Betty glanced across the Hall with
some interest: she occasionally had doubted the
reality of George Washington Mudd. A tall stout
man in a loose black overcoat, a black slouch hat,
and a big cotton umbrella under his arm, was stalking
across the Hall with his head in the air, as if to
sniff at the marble effigies of the great. Betty
felt young again and gave a delighted laugh.
“Why, I didn’t know there
really was anything like that!” she cried.
“I thought—”
“Well, I guess I’d like
to know what you mean,” exclaimed an infuriate
voice; and Betty, turning to Mrs. Mudd’s dark
red face, recovered herself instantly.
“I mean that your husband belongs
to a type that our dramatists have thought worthy
of preservation and of exercising their finest art
upon. I often give writers credit for more creative
ability than they possess, for I always am seeing
some one in real life whose entire type I had supposed
had come straight out of their genius. Take yourself,
for instance. If I had not met you outside of
a book, I should have thought you a triumph of imagination.”
“Well—thanks,”
drawled Mrs. Mudd, mollified though doubtful.

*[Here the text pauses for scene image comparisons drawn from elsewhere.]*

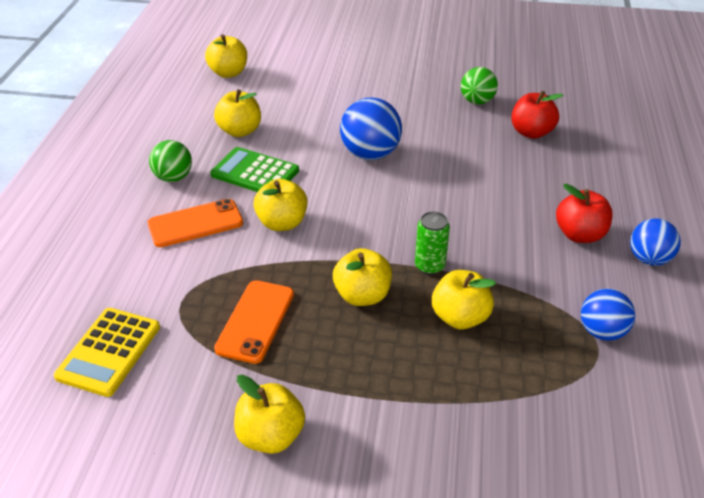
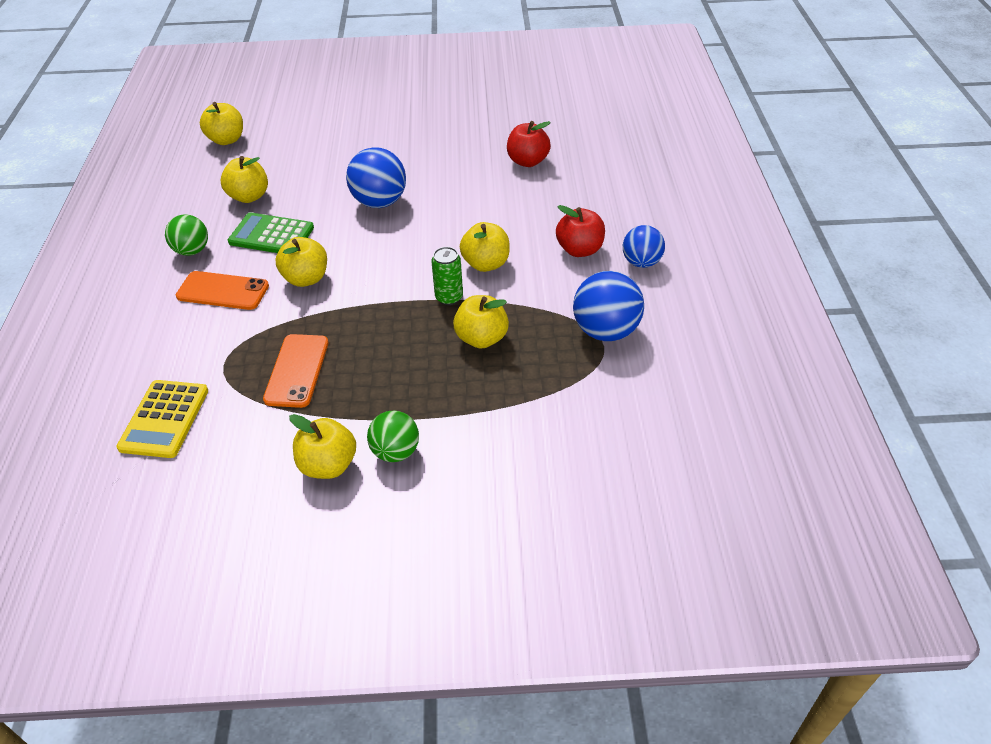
camera: 10 degrees left, 5 degrees up
(195, 223) = (223, 291): orange phone -> orange phone turned 45 degrees clockwise
(362, 295) = (391, 333): yellow apple -> yellow apple (486, 264)
(477, 101) = (474, 138): green ball -> green ball (396, 451)
(602, 331) = (605, 331): blue ball -> blue ball, size x1.53

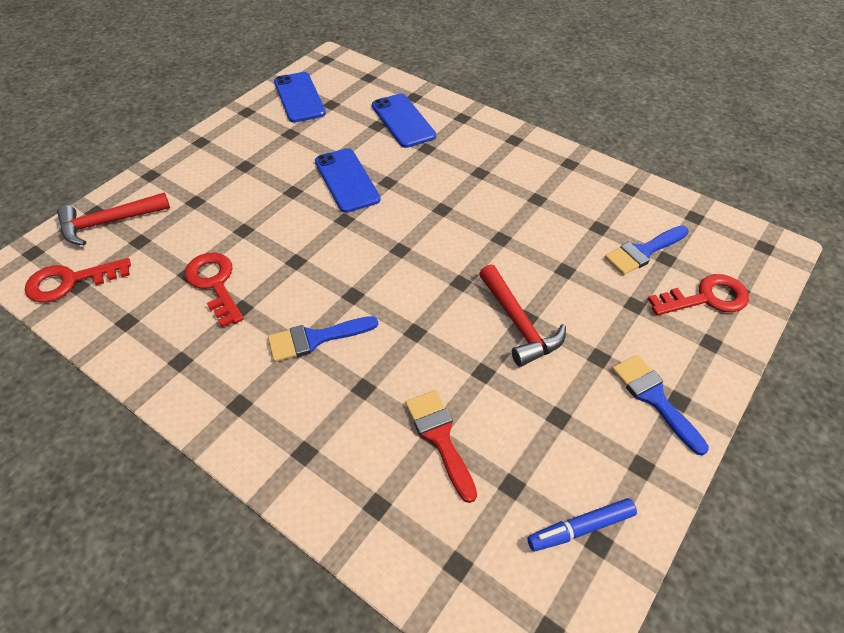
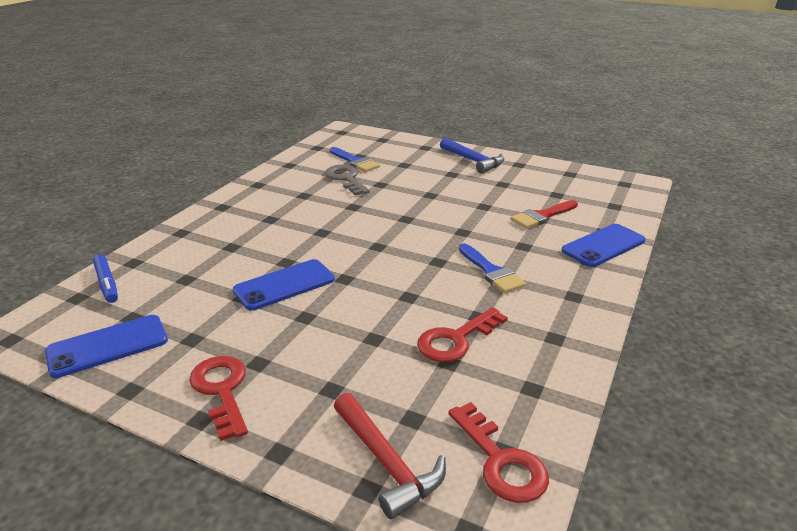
camera: 100 degrees left, 20 degrees down
(403, 121) = (180, 264): blue phone -> blue phone (603, 245)
(518, 323) = (436, 197): red hammer -> none
(580, 528) = (566, 177): blue marker -> blue marker (107, 284)
(583, 238) = (346, 179): none -> grey key
(654, 398) = (473, 161): blue brush -> blue hammer
(706, 298) = (391, 147): red key -> red key (222, 390)

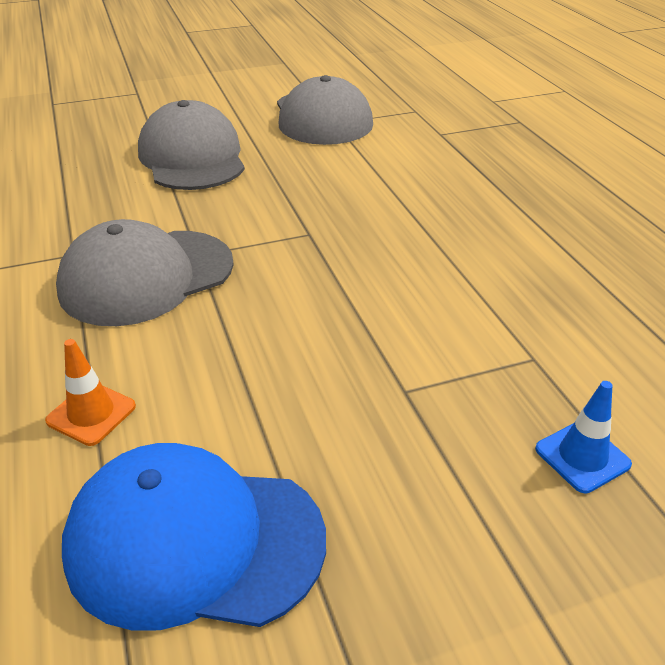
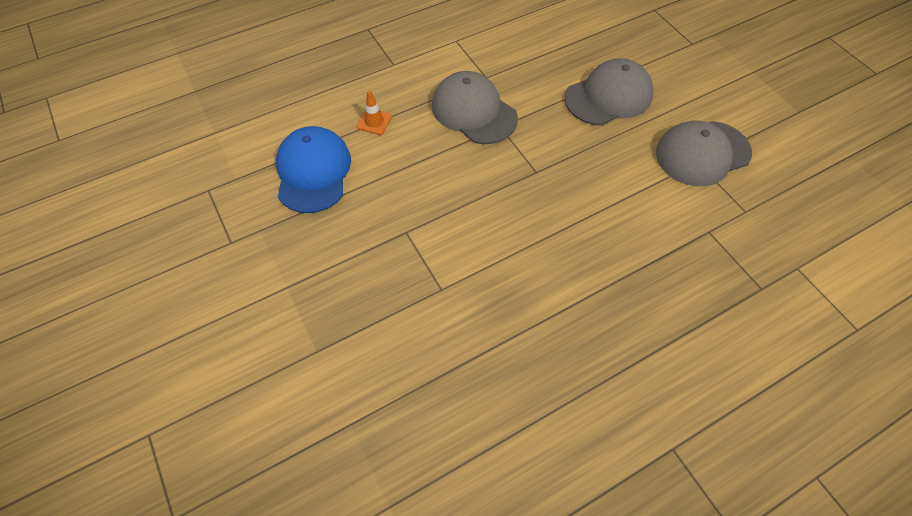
camera: 80 degrees right, 20 degrees up
(582, 457) = (371, 307): blue traffic cone -> none

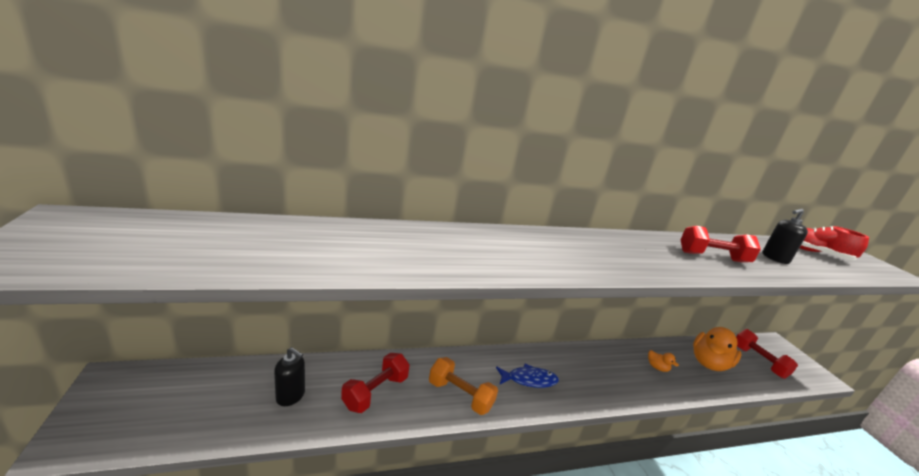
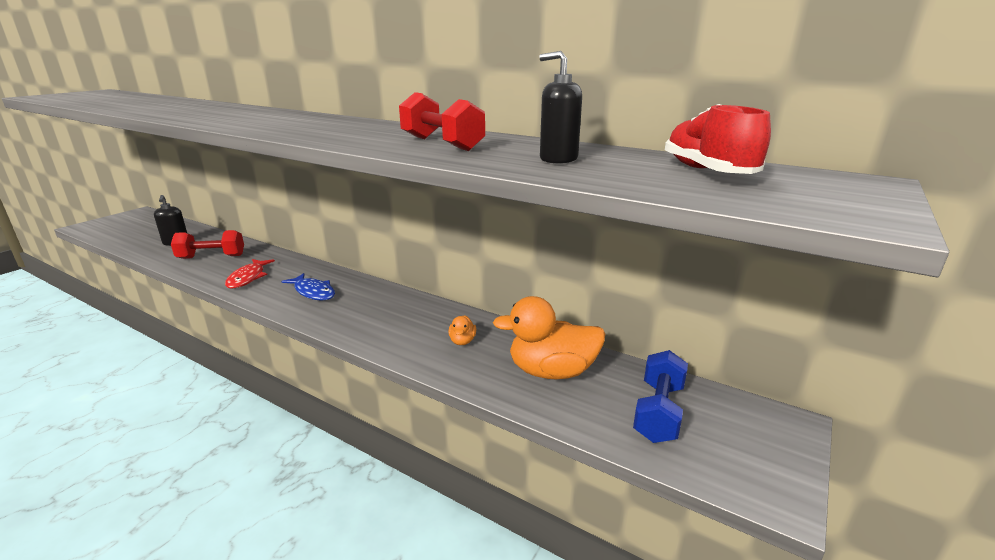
camera: 50 degrees right, 0 degrees up
(460, 395) = (248, 278): orange dumbbell -> red fish
(758, 361) = (658, 412): red dumbbell -> blue dumbbell

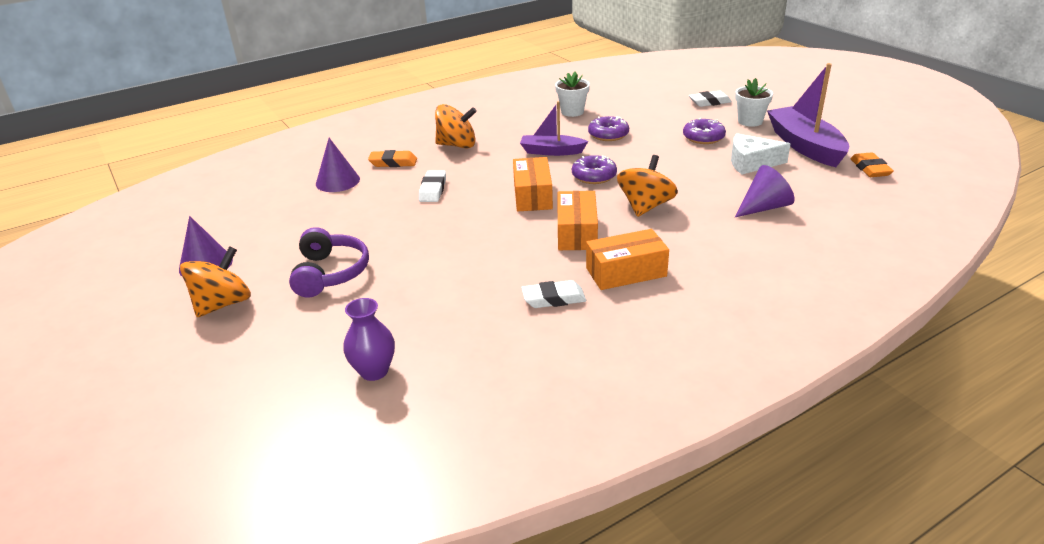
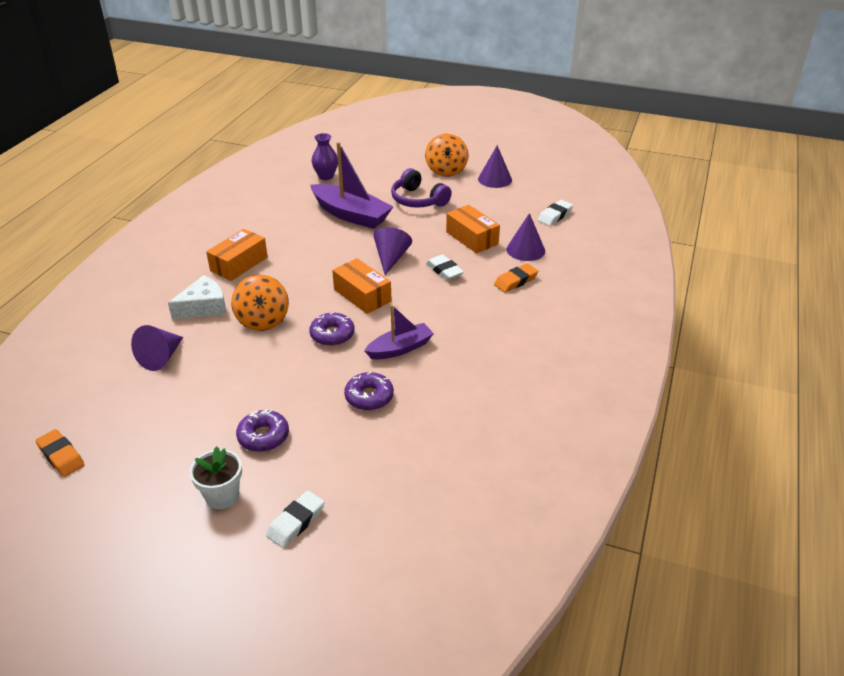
camera: 140 degrees right, 5 degrees up
(457, 145) = (494, 320): orange spinning top -> none
(461, 218) = (391, 258): none -> purple cone
(553, 299) = (271, 234): white eraser -> white eraser (555, 216)
(572, 112) = (446, 420): white flower pot -> none
(577, 232) = (296, 278): orange box -> orange box (472, 238)
(751, 163) = (193, 414): white cheese -> white cheese (204, 307)
(805, 146) = (140, 470): purple boat -> purple boat (351, 215)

“I don’t claim that George is handsome,
but he’s the smartest man in our district and
he’ll make the House sit up yet.”
She giggled and rolled her eyes. “He was
downright jealous because I came home from the reception
and raved over the President,” she announced.
“Oh, my!”
“Perhaps he’s a Populist,” suggested
Betty.
“Not much he ain’t. He’s a
good Democrat with Silver principles.”
“Well, I’m glad you’re happy.
Good-afternoon.”
“I love the greatest man in
America and she loves George Washington Mudd,”
thought Betty, as she walked down the corridor.
“Mortals die, but love is imperishable.
A half-century hence and where will the love that
dwells in every fibre of me now, have gone? Will
it be dust with my dust, or vigorous with eternal
youth in some poor girl who never heard my name?”
And then she went home to her boudoir.